NIH $2.8M Grant Funds Work Into Differing Alpha-synuclein Strains
A $2.8 million National Institutes of Health (NIH) grant will fund research into the molecular mechanisms underlying multiple system atrophy (MSA), a progressive disorder driven by protein misfolding and clumping similar to Parkinson’s disease.
Differences in the shape of the misfolded protein are being seen to distinguish the two neurodegenerative diseases, and questions remain as to exactly how the protein spreads.
The five-year grant, given to Amanda Woerman, PhD, an assistant professor of biology at the University of Massachusetts Amherst College of Natural Sciences, and Jason Bartz, a professor and chair of medical microbiology and immunology at Creighton University in Nebraska, could help in understanding Parkinson’s and like disorders.
“MSA is almost an accelerated version of Parkinson’s disease, with additional symptoms as the disease progresses,” Woerman said in a press release. “Patients are typically diagnosed in their 50s or 60s … [and] will progress quite rapidly and succumb to the disease within six to 10 years.”
Parkinson’s and multiple system atrophy share various motor symptoms, particularly in earlier disease stages. But in addition to being fast progressing, MSA affects such functions as blood pressure and bladder control, and the ability to digest food.
“These are all critical aspects of normal human physiology that are impaired in patients with MSA,” Woerman said. “As the name implies, multiple systems in the body begin to fail, often while the patient maintains cognitive function.”
The researchers believe that alpha-synuclein, in both disorders, assumes a prion-like behavior, meaning it can self-aggregate and propagate across cells. It spreads as “clumps of protein” in the brain, Woerman said.
“Historically, the prion hypothesis was only thought to apply to a group of diseases called the transmissible spongiform encephalopathies, such as mad cow and chronic wasting disease. Recent evidence suggests that many other protein misfolding diseases, including MSA, have prion-like properties,” Bartz added.
Proteins also need to take a particular, correct 3D structure or shape to work normally.
Evidence indicates that the shape adopted by alpha-synuclein differs between MSA and Parkinson’s, giving rise to two different protein strains.
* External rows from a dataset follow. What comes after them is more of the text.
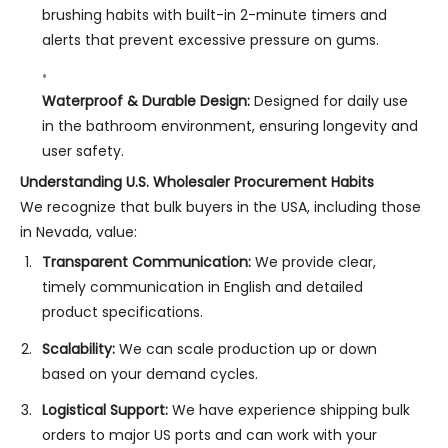
brushing habits with built-in 2-minute timers and
alerts that prevent excessive pressure on gums.
Waterproof & Durable Design:
Designed for daily use
in the bathroom environment, ensuring longevity and
user safety.
Understanding U.S. Wholesaler Procurement Habits
We recognize that bulk buyers in the USA, including those
in Nevada, value:
Transparent Communication:
We provide clear,
timely communication in English and detailed
product specifications.
Scalability:
We can scale production up or down
based on your demand cycles.
Logistical Support:
We have experience shipping bulk
orders to major US ports and can work with your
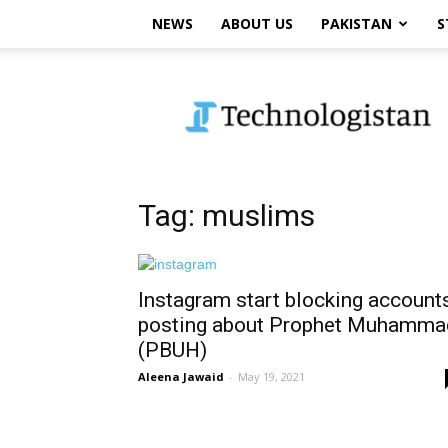
NEWS
ABOUT US
PAKISTAN
S
Technologistan
Tag: muslims
Instagram start blocking account
posting about Prophet Muhamma
(PBUH)
Aleena Jawaid
-
May 19, 2021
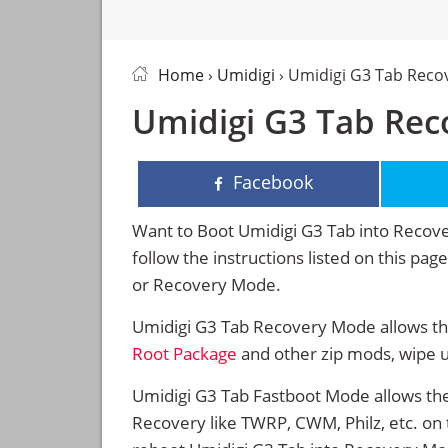
Home
›
Umidigi
› Umidigi G3 Tab Rec
Umidigi G3 Tab Rec
Facebook
Want to Boot Umidigi G3 Tab into Reco
follow the instructions listed on this pa
or Recovery Mode.
Umidigi G3 Tab Recovery Mode allows the
Root Package
and other zip mods, wipe 
Umidigi G3 Tab Fastboot Mode allows the
Recovery like TWRP, CWM, Philz, etc. on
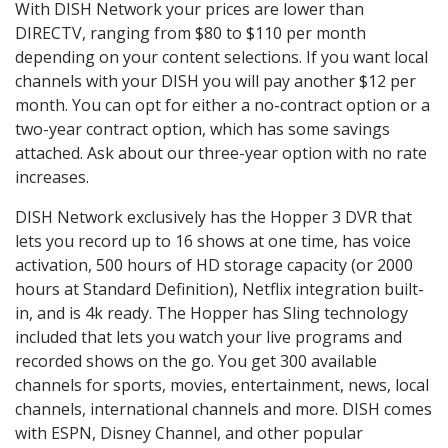
With DISH Network your prices are lower than
DIRECTV, ranging from $80 to $110 per month
depending on your content selections. If you want local
channels with your DISH you will pay another $12 per
month. You can opt for either a no-contract option or a
two-year contract option, which has some savings
attached. Ask about our three-year option with no rate
increases.
DISH Network exclusively has the Hopper 3 DVR that
lets you record up to 16 shows at one time, has voice
activation, 500 hours of HD storage capacity (or 2000
hours at Standard Definition), Netflix integration built-
in, and is 4k ready. The Hopper has Sling technology
included that lets you watch your live programs and
recorded shows on the go. You get 300 available
channels for sports, movies, entertainment, news, local
channels, international channels and more. DISH comes
with ESPN, Disney Channel, and other popular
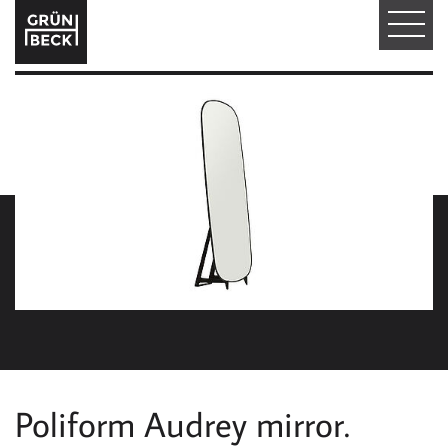
T
O
G
G
L
E
N
A
V
I
Poliform Audrey mirror.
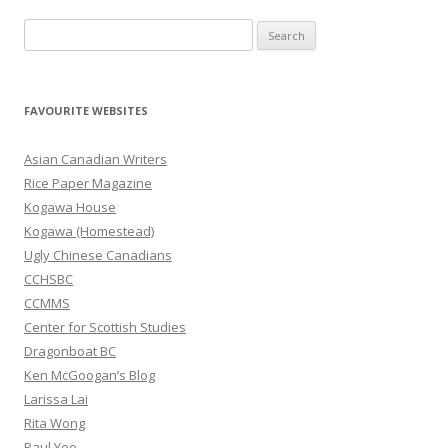
S
e
a
r
FAVOURITE WEBSITES
c
h
Asian Canadian Writers
f
Rice Paper Magazine
o
Kogawa House
r
Kogawa (Homestead)
:
Ugly Chinese Canadians
CCHSBC
CCMMS
Center for Scottish Studies
Dragonboat BC
Ken McGoogan’s Blog
Larissa Lai
Rita Wong
Paul Yee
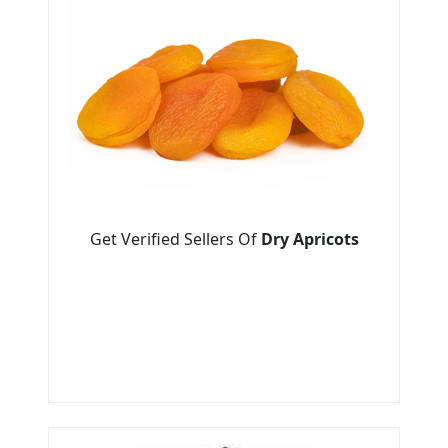
Get Verified Sellers Of
Dry Apricots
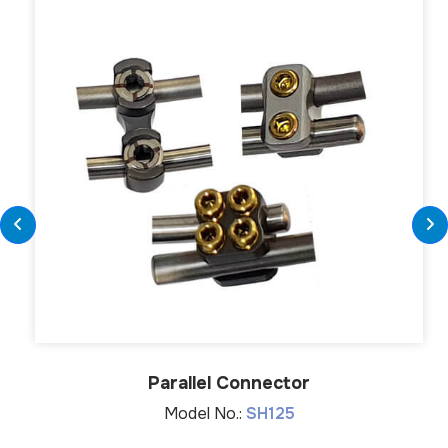
Parallel Connector
Model No.:
SH125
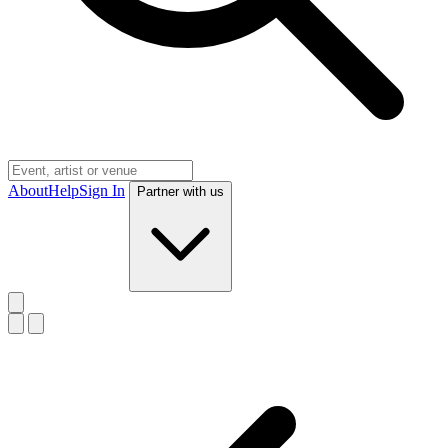
About
Help
Sign In
Partner with us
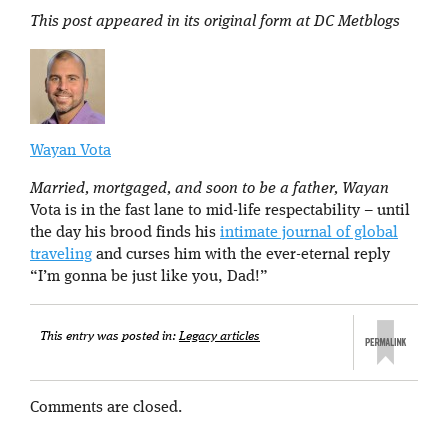
This post appeared in its original form at DC Metblogs
Wayan Vota
Married, mortgaged, and soon to be a father, Wayan
Vota is in the fast lane to mid-life respectability – until
the day his brood finds his
intimate journal of global
traveling
and curses him with the ever-eternal reply
“I’m gonna be just like you, Dad!”
This entry was posted in:
Legacy articles
Comments are closed.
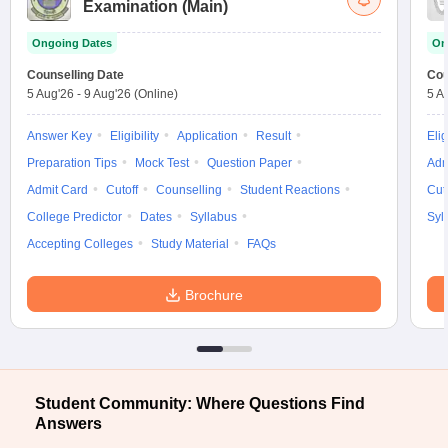
Examination (Main)
Ongoing Dates
On
Counselling Date
Cou
5 Aug'26
-
9 Aug'26
(Online)
5 A
Answer Key
Eligibility
Application
Result
Elig
Preparation Tips
Mock Test
Question Paper
Adm
Admit Card
Cutoff
Counselling
Student Reactions
Cut
College Predictor
Dates
Syllabus
Syl
Accepting Colleges
Study Material
FAQs
Brochure
Student Community: Where Questions Find
Answers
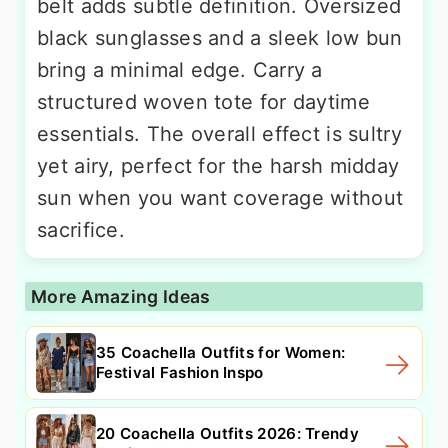
belt adds subtle definition. Oversized
black sunglasses and a sleek low bun
bring a minimal edge. Carry a
structured woven tote for daytime
essentials. The overall effect is sultry
yet airy, perfect for the harsh midday
sun when you want coverage without
sacrifice.
More Amazing Ideas
35 Coachella Outfits for Women:
Festival Fashion Inspo
20 Coachella Outfits 2026: Trendy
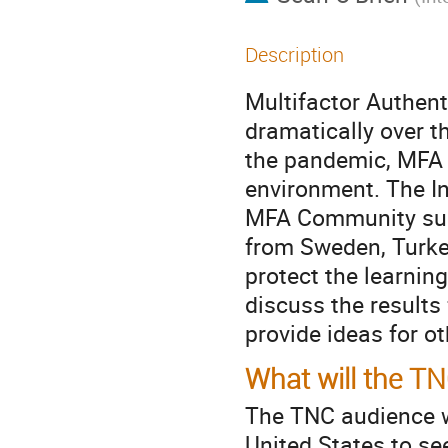
Description
Multifactor Authent
dramatically over 
the pandemic, MFA 
environment. The I
MFA Community sur
from Sweden, Turke
protect the learning
discuss the results
provide ideas for o
What will the T
The TNC audience wi
United States to se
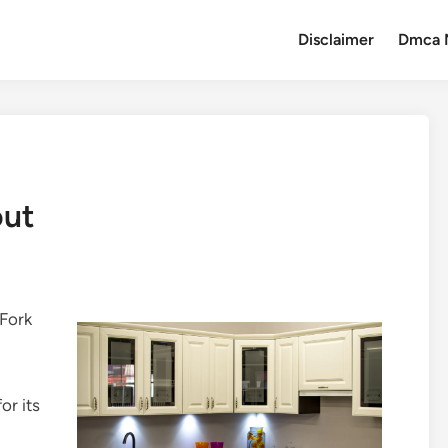
Disclaimer
Dmca 
out
 Fork
or its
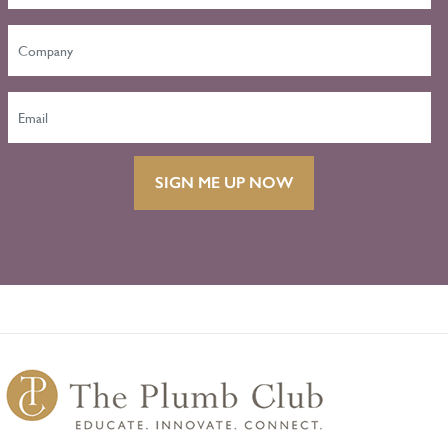
SIGN ME UP NOW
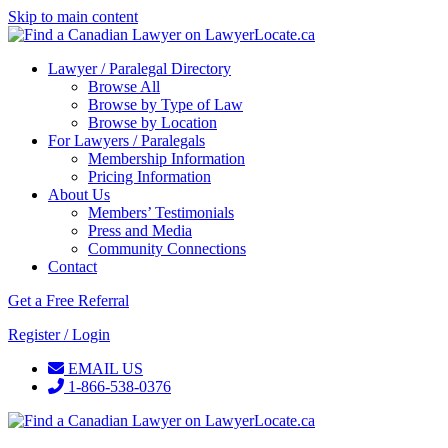
Skip to main content
Lawyer / Paralegal Directory
Browse All
Browse by Type of Law
Browse by Location
For Lawyers / Paralegals
Membership Information
Pricing Information
About Us
Members’ Testimonials
Press and Media
Community Connections
Contact
Get a Free Referral
Register / Login
EMAIL US
1-866-538-0376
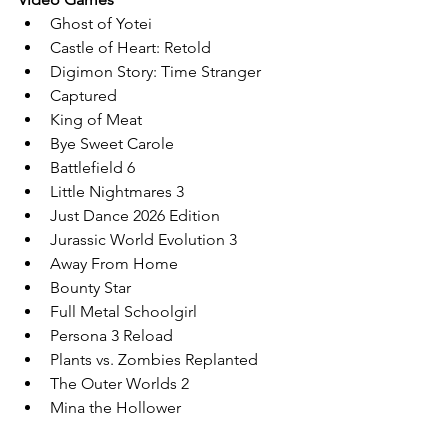
Ghost of Yotei 
Castle of Heart: Retold
Digimon Story: Time Stranger
Captured
King of Meat
Bye Sweet Carole
Battlefield 6
Little Nightmares 3
Just Dance 2026 Edition
Jurassic World Evolution 3
Away From Home
Bounty Star
Full Metal Schoolgirl
Persona 3 Reload
Plants vs. Zombies Replanted
The Outer Worlds 2
Mina the Hollower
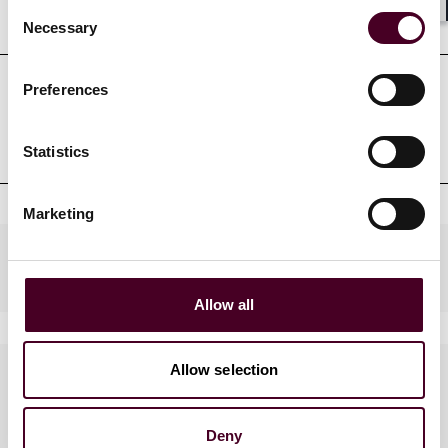
Consent
Education
Shar
Necessary
Selection
Preferences
Professional admissions &
qualifications
Statistics
Marketing
Industries
Allow all
Allow selection
Languages spoken
English, Cantonese, Mandarin
Deny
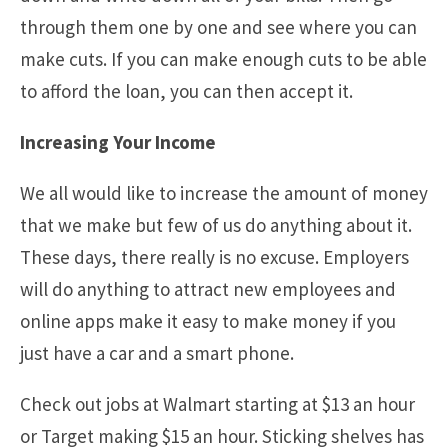
through them one by one and see where you can
make cuts. If you can make enough cuts to be able
to afford the loan, you can then accept it.
Increasing Your Income
We all would like to increase the amount of money
that we make but few of us do anything about it.
These days, there really is no excuse. Employers
will do anything to attract new employees and
online apps make it easy to make money if you
just have a car and a smart phone.
Check out jobs at Walmart starting at $13 an hour
or Target making $15 an hour. Sticking shelves has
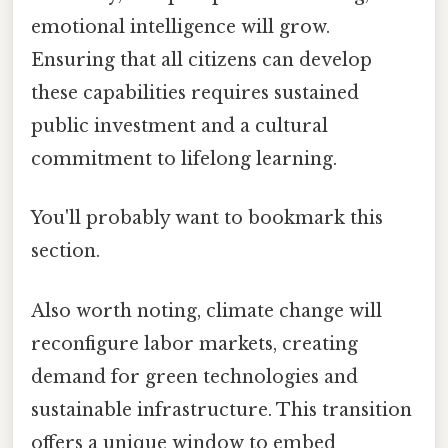
emotional intelligence will grow.
Ensuring that all citizens can develop
these capabilities requires sustained
public investment and a cultural
commitment to lifelong learning.
You'll probably want to bookmark this
section.
Also worth noting, climate change will
reconfigure labor markets, creating
demand for green technologies and
sustainable infrastructure. This transition
offers a unique window to embed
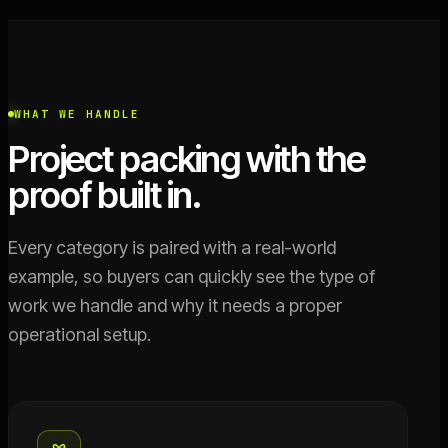
WHAT WE HANDLE
Project packing with the
proof built in.
Every category is paired with a real-world
example, so buyers can quickly see the type of
work we handle and why it needs a proper
operational setup.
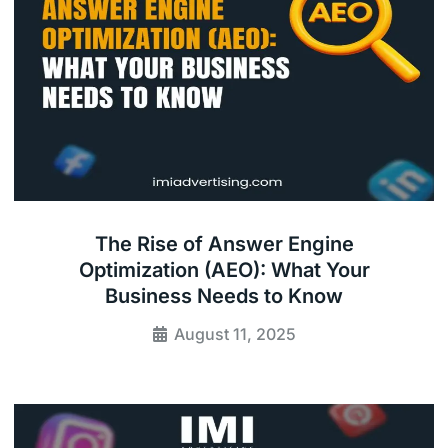
The Rise of Answer Engine
Optimization (AEO): What Your
Business Needs to Know
August 11, 2025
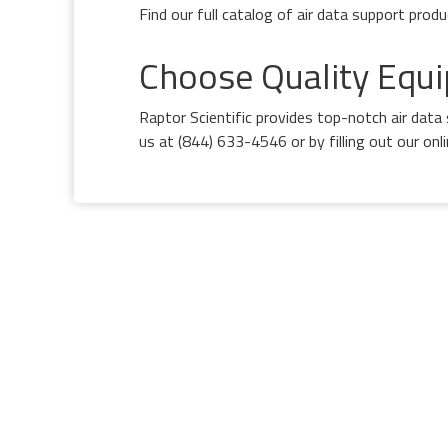
Find our full catalog of air data support prod
Choose Quality Equi
Raptor Scientific provides top-notch air dat
us at (844) 633-4546 or by filling out our on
“While protein structure usually dictates function, in protein misfolding diseases, the structure dictates the disease,” Woerman said. “For example, if you have a normal protein that looks like a circle, it misfolds into a square in Parkinson’s disease and a triangle in MSA. We call these different shapes ‘strains’ of a protein.”
Grant money will allow the researchers to study how different alpha-synuclein strains contribute to each disease, focusing particularly on their ability to spread within nerve cells — a hallmark of the progressive degeneration seen in patients.
“The hope is that, by understanding this mechanism of neuronal transport, we might identify novel targets for therapeutic development and disrupt this process in a way that would halt the progression of disease,” Woerman said.
Researchers will conduct complementary experiments in their labs. Woerman will continue her work using lab-grown primary nerve cells, while Bartz will study different protein strains in vivo, or in a living body, injecting them into the sciatic nerve of animals such as hamsters.
Ultimately, the researchers hope their efforts will support new treatments for MSA and Parkinson’s.
“As a scientist, you have to be studying something that you find incredibly compelling,” Woerman said. “I really can’t think of anything that I care more about in science than trying to alleviate the suffering that these patients and their families are going through.”